White, P. J., and Anderson, J., concurred.
A petition for a rehearing was denied April 19, 1985, and appellant’s petition for review by the Supreme Court was denied May 23, 1985.
Janenine also testified that in June 1980, appellant took her and Michaelle on a camp-out; he gave her some beer, and got into a sleeping bag with her and climbed on top of her. The jury was unable to agree as to the charge of lewd conduct arising out of this testimony, and a mistrial was declared as to that count.

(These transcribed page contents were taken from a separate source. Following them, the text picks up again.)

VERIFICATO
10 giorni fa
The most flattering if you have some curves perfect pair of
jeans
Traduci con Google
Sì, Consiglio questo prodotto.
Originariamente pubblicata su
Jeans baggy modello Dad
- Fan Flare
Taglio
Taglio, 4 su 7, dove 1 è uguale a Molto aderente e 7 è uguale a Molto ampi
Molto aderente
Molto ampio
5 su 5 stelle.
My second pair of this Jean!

This case is complicated by the fact that it presents a scenario similar to that which the majority in People v. Smith (1983) 34 Cal.3d 251 [193 Cal.Rptr. 692, 667 P.2d 149] suggested was “highly unlikely to have occurred even once”—a case involving crimes which occurred both before and after the effective date of Proposition 8. (Id., at p. 262.) The crime in People v. Tassell, supra, 36 Cal.3d 77 occurred before that date; therefore the court did not discuss the applicability, if any, of that measure on the question of the admissibility of other offenses. (Id., at p. 82, fn. 1.) Since Tassell, at least one court has held that Proposition 8 did not eliminate Evidence Code section 1101. (People v. Perkins (1984) 159 Cal.App.3d 646, 649-650 [205 Cal.Rptr. 625]; but see Tassell, supra, at pp. 96-97 (conc. and dis. opn. of Richardson, J.).) However, in light of our conclusion that notwithstanding Tassell, the evidence was properly admitted, we need not consider the impact of Proposition 8 on this case.
Part III of this opinion is not certified for publication. (See fn., ante, at p. 1074.)